The rules caused confusion and controversy over what, and what not, fiduciaries should include in 401k and similar defined contribution plans, and possible sanctions that would result.

Until further guidance, the department said it will not enforce either the ESG or voting final rule or otherwise pursue enforcement actions against any plan fiduciary based on a failure to comply. This includes with Qualified Default Investment Alternatives, an investment course of action, or with respect to an exercise of shareholder rights.

“These rules have created a perception that fiduciaries are at risk if they include any environmental, social and governance factors in the financial evaluation of plan investments, and that they may need to have special justifications for even ordinary exercises of shareholder rights,” Principal Deputy Assistant Secretary for the Employee Benefits Security Administration Ali Khawar said in a statement. “We intend to conduct significantly more stakeholder outreach to determine how to craft rules that better recognize the important role that environmental, social and governance integration can play in the evaluation and management of plan investments while continuing to uphold fundamental fiduciary obligations.”

Industry reaction

Industry reaction was generally positive:

“We applaud today’s decision by the Department of Labor, which will reduce the uncertainty that has hamstrung ESG adoption by plan sponsors since the rule was proposed,” Edward Farrington, Executive Vice President, Institutional and Retirement, at Natixis Investment Managers, said in a statement. “Natixis was among the thousands of investors who offered evidence during the comment period that ESG considerations can support higher risk-adjusted returns for plan participants. We hope the DOL will provide additional guidance for plan sponsors that supports the use of ESG factors in retirement plans, which we believe can lead to investment options with a more complete picture of risk and opportunity. Our research also indicates ESG investing options can encourage more participation in retirement plans.”

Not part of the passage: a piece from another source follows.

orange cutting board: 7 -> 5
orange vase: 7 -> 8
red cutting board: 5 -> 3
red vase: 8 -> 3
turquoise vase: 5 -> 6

“We strongly support today’s decision by the DOL to temporarily forgo enforcement of the ESG and proxy voting rules,” Jason Berkowitz, Insured Retirement Institute’s (IRI) Chief Legal and Regulatory Affairs Officer, added. “This will provide an opportunity for the Department to re-evaluate and possibly revise or withdraw them.”

Reg reversal

On Nov. 13, 2020, the department published a final rule on “Financial Factors in Selecting Plan Investments,” which adopted amendments to the “Investment Duties” regulation under Title I of ERISA.

The amendments generally require plan fiduciaries to select investments and investment courses of action based solely on consideration of “pecuniary factors.”

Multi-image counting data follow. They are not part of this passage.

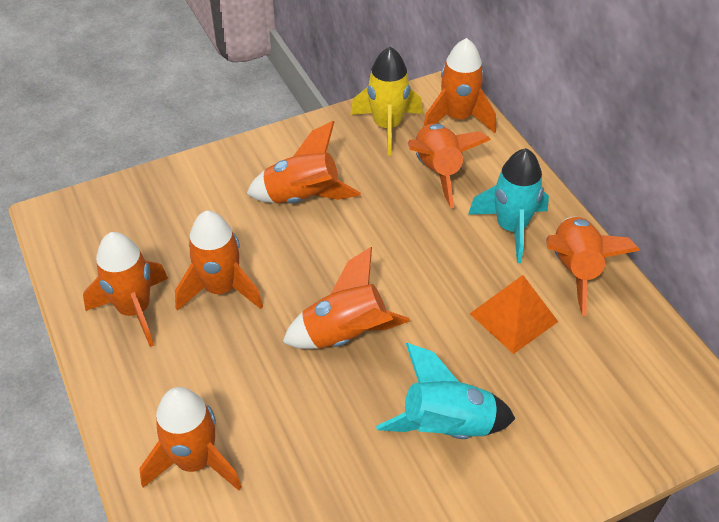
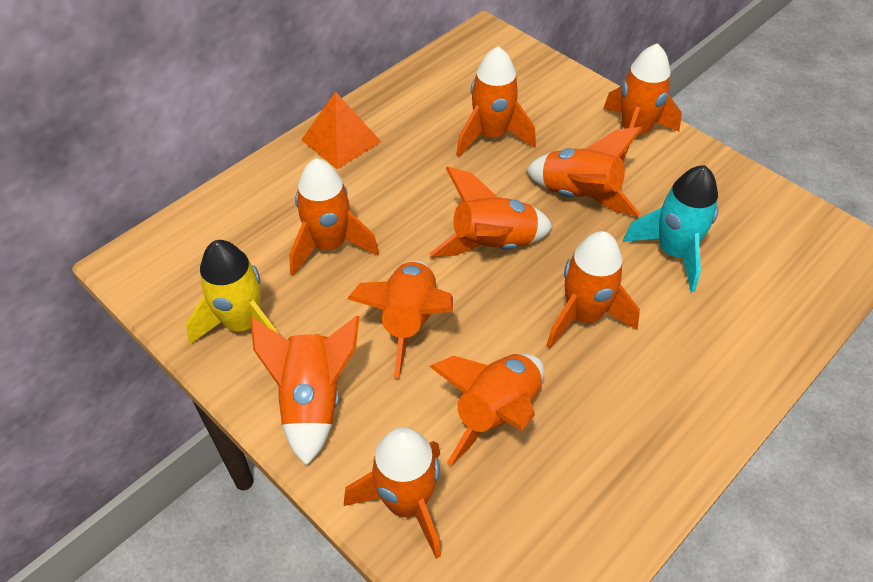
orange rocket: 8 -> 10
turquoise rocket: 2 -> 1

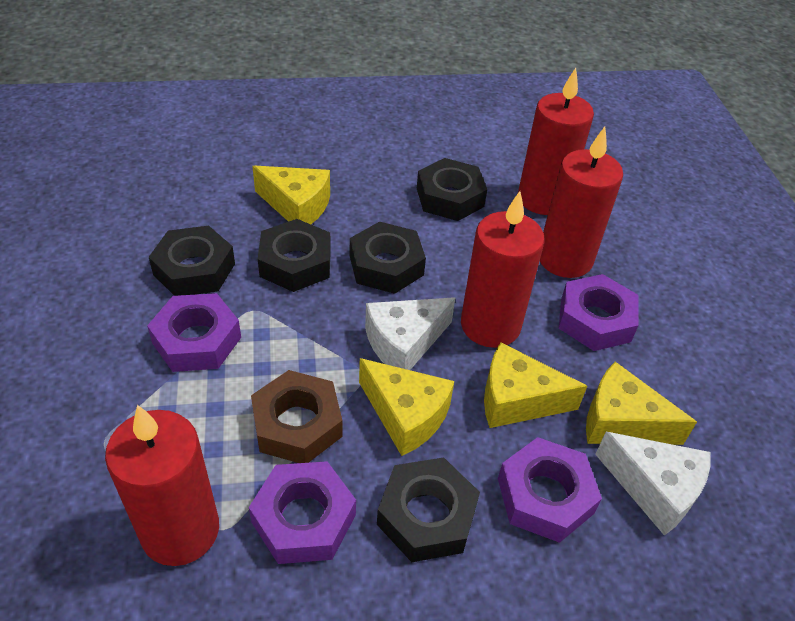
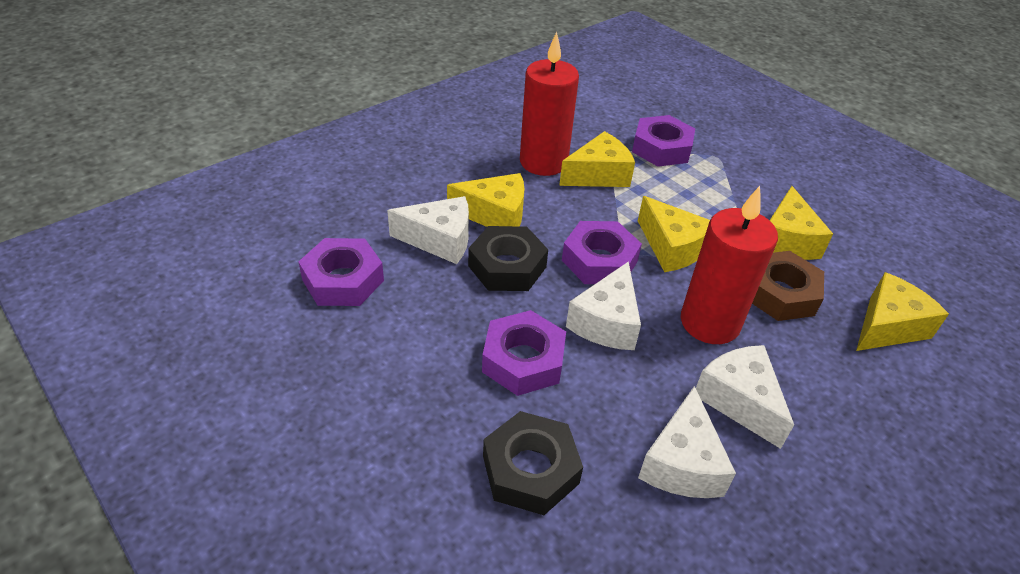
black nut: 5 -> 2
red candle: 4 -> 2
white cheese: 2 -> 4
yellow cheese: 4 -> 5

On Dec. 16, 2020, the department published a final rule on “Fiduciary Duties Regarding Proxy Voting and Shareholder Rights,” which also adopted amendments to the Investment Duties regulation to address obligations of plan fiduciaries under ERISA when voting proxies and exercising other shareholder rights in connection with plan investments in shares of stock.

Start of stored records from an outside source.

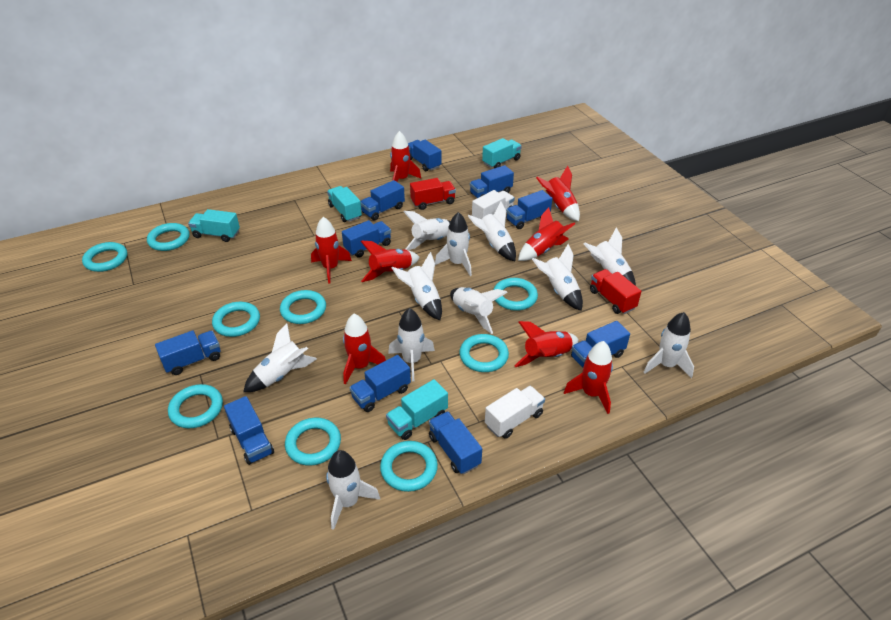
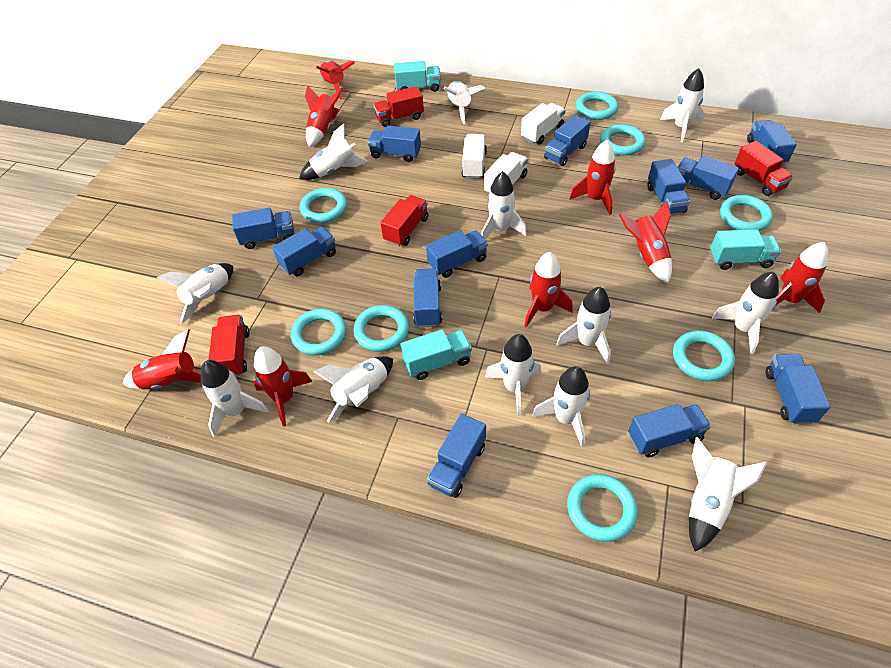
blue truck: 10 -> 12
red truck: 2 -> 4
turquoise ring: 9 -> 8
turquoise truck: 4 -> 3
white rocket: 11 -> 12
white truck: 2 -> 3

The department said it heard from a wide variety of stakeholders, including asset managers, labor organizations and other plan sponsors, consumer groups, service providers and investment advisers that have asked whether these two final rules properly reflect the scope of fiduciaries’ duties under ERISA to act prudently and solely in the interest of plan participants and beneficiaries.

Stakeholders have also questioned whether the department rushed the rulemakings unnecessarily and failed to adequately consider and address the substantial evidence submitted by public commenters on the use of environmental, social, and governance considerations in improving investment value and long-term investment returns for retirement investors.

The department has also heard from stakeholders that the rules, and investor confusion about them, have already had a chilling effect on the appropriate integration of ESG factors in investment decisions, including in circumstances that the rules may in fact allow. Accordingly, the department intends to revisit the rules.